Given the limited technical capacity of archaeological excavation, the Mausoleum of the First Qin Emperor hasn’t been excavated yet. Tourists may just see a tall mound surrounded by mountains. The mound leans on the Lishan Mountain, as if it is an integrated part of the mountain. However, this situation does not weaken the charms of the Mausoleum. The world-famous pits of the Terracotta Warriors are actually just part of the funerary pits of the Mausoleum. Nobody could ever estimate how big this mausoleum actually is. Although the official explanation is that the current technical capacity does not allow excavation of the mausoleum, the true reason may not be so.

Epang Palace Site

Epang Palace Epang Palace

Location: the West Section of Hongguang Road, Xi’an-Baoji Highway.

Epang Palace is a huge imperial palace of the Qin Dynasty. Its relic site is located at Epang Village, in the western suburbs 15km away from downtown Xi’an. The palace was initially built in 212 BC, and was burnt to the ground later. The Epang Palace we see now was rebuilt in 1993, and its area is about one tenth of the original. If the original palace had not been burnt, its magnificence is definitely no less than the Terracotta Warriors.

Underground Museum of the Mausoleum of the First Qin Emperor

Location: No.136 of Qinling North Road

The Underground Museum of the Mausoleum of the First Qin Emperor encompasses an area of 16,700m2. The museum is a tourist attraction that comprehensively reproduces the imperial mausoleums of the Qin and Han dynasties. Based on large amounts of literature and archaeological findings, by employing modern audiovisual and electronic technologies, as well as artistic techniques of sculpture, paintings and ancient architecture, the museum simulates the two-part structure of the Mausoleum of the First Qin Emperor, with an above-ground mound and an underground palace. In an indoor space with an area of more than 4,000m2, the museum intensively displays the entire historical appearance of the Mausoleum of the First Qin Emperor, allowing visitors to see the “Millennial Mystery”, appreciate the charms of the Qin and Han architecture, browse the folk customs and rituals of the dynasties, and experience the profundity of the Chinese history and culture. The museum has remedied the limitation of the mausoleum which has not been completely excavated.

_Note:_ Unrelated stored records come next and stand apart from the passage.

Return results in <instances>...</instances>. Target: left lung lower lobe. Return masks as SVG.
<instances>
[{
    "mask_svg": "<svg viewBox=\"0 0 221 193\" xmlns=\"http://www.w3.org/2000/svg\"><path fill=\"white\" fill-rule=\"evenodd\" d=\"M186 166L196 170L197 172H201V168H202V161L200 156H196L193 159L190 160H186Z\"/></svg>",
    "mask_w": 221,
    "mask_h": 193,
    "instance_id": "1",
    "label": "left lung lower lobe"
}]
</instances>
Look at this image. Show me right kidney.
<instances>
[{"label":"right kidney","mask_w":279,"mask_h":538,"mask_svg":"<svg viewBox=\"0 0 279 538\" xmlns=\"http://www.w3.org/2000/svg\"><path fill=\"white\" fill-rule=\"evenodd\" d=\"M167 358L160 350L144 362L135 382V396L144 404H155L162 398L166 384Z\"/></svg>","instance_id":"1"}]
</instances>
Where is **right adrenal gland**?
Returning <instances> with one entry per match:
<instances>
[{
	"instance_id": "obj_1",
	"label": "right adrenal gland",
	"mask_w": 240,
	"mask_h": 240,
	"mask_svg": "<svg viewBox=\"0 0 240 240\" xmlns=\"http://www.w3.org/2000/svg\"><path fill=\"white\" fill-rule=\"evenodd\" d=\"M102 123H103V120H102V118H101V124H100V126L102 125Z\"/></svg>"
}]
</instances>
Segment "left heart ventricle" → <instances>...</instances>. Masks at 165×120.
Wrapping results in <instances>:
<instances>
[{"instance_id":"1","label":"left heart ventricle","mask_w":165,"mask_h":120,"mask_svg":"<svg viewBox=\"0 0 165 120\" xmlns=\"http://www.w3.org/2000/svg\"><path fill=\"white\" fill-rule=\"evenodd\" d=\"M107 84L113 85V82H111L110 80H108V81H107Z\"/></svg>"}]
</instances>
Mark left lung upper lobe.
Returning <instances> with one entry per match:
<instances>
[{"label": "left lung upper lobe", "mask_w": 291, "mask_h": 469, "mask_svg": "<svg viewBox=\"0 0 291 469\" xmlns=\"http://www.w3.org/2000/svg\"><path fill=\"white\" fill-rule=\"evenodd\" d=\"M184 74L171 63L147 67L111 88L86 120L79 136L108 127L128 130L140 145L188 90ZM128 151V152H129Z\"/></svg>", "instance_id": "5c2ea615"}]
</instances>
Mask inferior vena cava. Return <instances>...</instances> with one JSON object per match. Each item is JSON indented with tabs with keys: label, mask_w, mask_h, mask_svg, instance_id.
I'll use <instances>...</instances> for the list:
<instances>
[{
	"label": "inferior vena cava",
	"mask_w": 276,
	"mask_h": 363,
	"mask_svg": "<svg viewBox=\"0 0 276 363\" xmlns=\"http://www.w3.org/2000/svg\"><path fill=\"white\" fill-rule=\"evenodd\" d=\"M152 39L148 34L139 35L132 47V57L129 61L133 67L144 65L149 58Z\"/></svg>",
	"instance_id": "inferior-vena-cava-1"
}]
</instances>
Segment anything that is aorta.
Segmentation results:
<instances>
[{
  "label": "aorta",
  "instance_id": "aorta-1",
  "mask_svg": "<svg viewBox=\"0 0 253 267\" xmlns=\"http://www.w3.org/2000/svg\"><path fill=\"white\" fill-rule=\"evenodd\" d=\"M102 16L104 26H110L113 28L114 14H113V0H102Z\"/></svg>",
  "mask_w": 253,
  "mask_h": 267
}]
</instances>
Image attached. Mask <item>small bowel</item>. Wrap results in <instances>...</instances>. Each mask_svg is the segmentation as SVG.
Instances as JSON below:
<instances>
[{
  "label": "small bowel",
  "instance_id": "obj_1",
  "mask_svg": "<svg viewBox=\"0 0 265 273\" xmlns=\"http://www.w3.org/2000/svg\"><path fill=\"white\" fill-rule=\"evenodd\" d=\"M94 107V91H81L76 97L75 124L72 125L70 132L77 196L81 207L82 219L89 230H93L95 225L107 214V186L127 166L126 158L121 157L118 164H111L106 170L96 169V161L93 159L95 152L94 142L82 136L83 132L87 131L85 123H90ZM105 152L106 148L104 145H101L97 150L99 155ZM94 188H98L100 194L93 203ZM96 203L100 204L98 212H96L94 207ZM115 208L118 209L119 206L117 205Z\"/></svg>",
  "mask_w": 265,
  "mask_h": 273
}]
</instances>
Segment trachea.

Bronze Chariots and Horses of the Mausoleum of the First Qin Emperor

Bronze Chariots and Horses in Qinshihuang Mausoleum Bronze Chariots and Horses in Qinshihuang Mausoleums

Location: West Side of the Mausoleum of the First Qin Emperor, the North Side of Lishan Mountain, Lintong District, Xi’an

The Bronze Chariots and Horses are displayed as a large bronze model from the Mausoleum. The model was unearthed at the west side of the Mausoleum of the First Qin Emperor, in Lintong, Shaanxi Province of China. The model features two chariots, one in the front and the other in the rear. After restoration, the size of the model is about half of the life-size of real humans and horses. The model was fabricated when the mausoleum was built, which means that it might have been built between 221BC and 210BC.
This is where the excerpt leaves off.